Nice job. Just finished a 640x480 video that I scaled 225 Percent, 1440x1080. I used Proteus Auto with a little grain. I got 25 Fps and this while running a plex server and playing a plex video in the background. This was with a Ryzen 9 3900x, 64Gb ram and a RTX 3060Ti. That’s speed I can live with.
I just thought I would report that I am continuing to get export errors when using NVENC AV1 with Apollo Frame Interpolation on vertical videos.
[av1_nvenc @ 000002244C5AD440] Failed locking bitstream buffer: invalid param (8):
Error submitting video frame to the encoder
Steps to reproduce:
Open a vertical video in TVAI (I personally used a video with dimensions 1080x1920 and 23.97fps)
Change the frame rate in the GUI (I personally picked 60fps).
In the frame rate interpolation settings select one of the Apollo models (Apollo, Apollo Soft, Apollo Sharp)
Set the video encoder to NVENC AV1
Start processing the video in the GUI you you will get an “unknown error” shortly after the processing starts. If you run this in the command line instead of the GUI then you will get the NVENC error listed above.

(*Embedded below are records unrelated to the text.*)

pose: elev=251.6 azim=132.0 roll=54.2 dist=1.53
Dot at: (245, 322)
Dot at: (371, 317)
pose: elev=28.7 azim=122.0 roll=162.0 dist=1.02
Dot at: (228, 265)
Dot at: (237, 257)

I don’t experience issues if I use other codecs (NVENC H264, NEVENC H265, ProRes, etc).
I also don’t experience issues if I use other frame rate interpolation models like Chronos.

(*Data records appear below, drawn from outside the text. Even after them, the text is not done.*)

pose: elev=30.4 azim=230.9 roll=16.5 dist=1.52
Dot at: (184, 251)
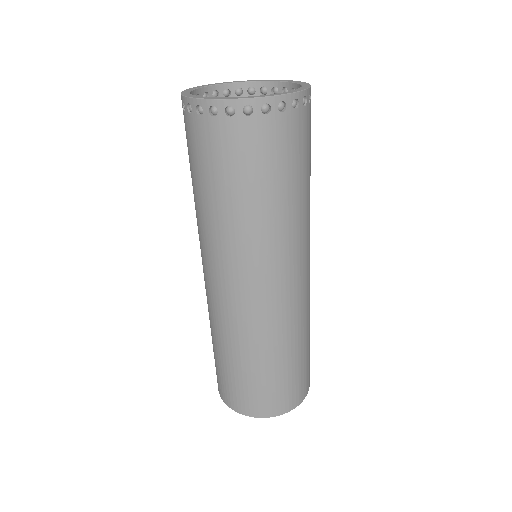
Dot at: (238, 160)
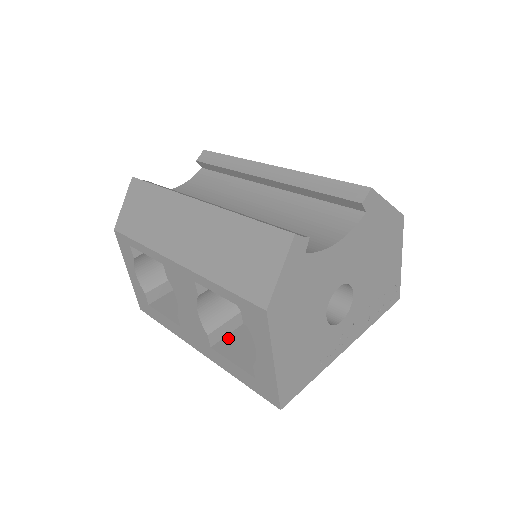
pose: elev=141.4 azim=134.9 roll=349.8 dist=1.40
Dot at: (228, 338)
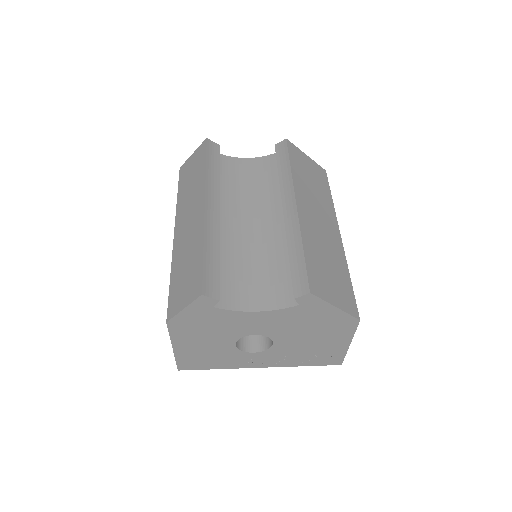
Dot at: occluded
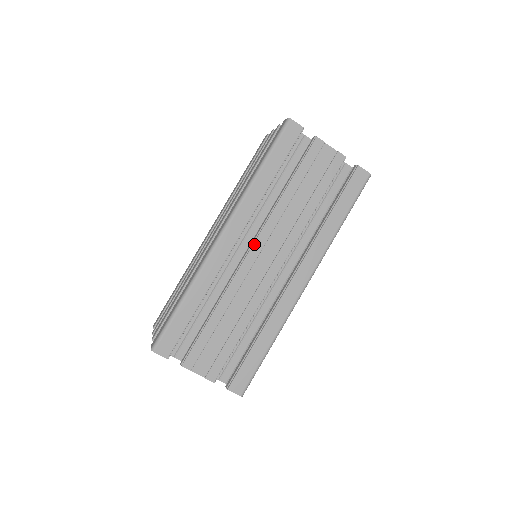
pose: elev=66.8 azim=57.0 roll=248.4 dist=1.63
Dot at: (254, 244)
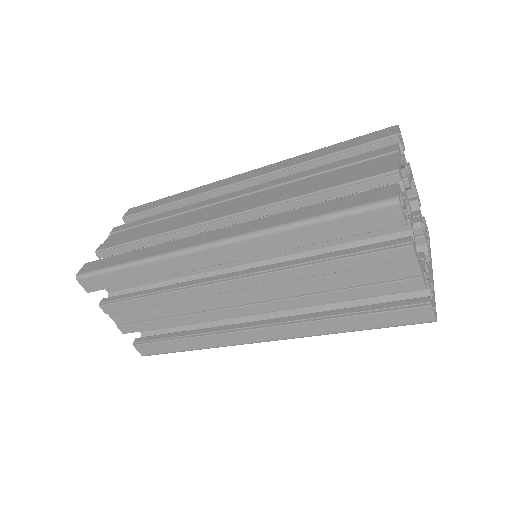
Dot at: (237, 280)
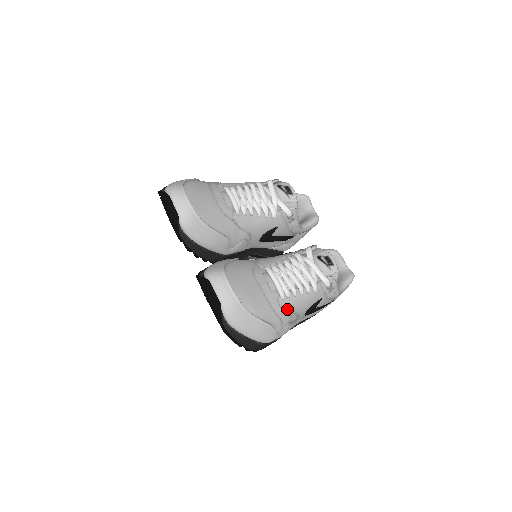
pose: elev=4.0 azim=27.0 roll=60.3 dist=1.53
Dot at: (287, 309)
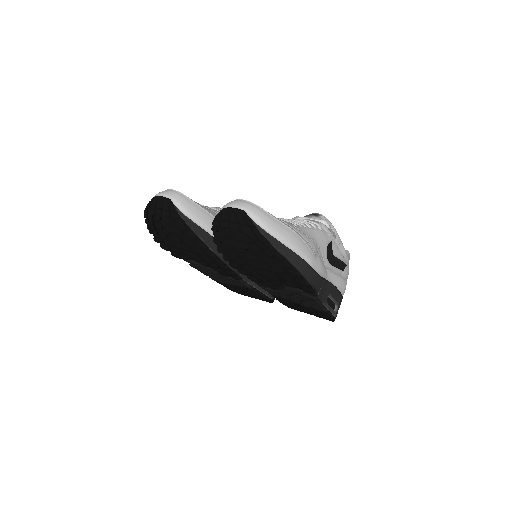
Dot at: (307, 235)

I also don’t experience issues with horizontal videos with similar specifications (1920x1080 at 23.97fps)
GPU: RTX 4090 (Driver 528.02 Studio Driver)
CPU: Ryzen 9 5950X
RAM: 64GB
Windows 11
The optimizations in 3.1 are for all platforms and ensure parallel processing. Since majority of the users are on Nvidia and also Nvidia has better framework support the focus is on Nvidia GPUs. We will be looking into AMD specific optimizations. I might just put out a few AMD GPU specific alphas.
Ps. I keep noticing a really slow download of the updates, when done directly from within the program: when notified of the available update and clicking on Download, the speed is really ridiculous (considering I have FTTH fiber and Photo AI downloads in the same way MUCH faster).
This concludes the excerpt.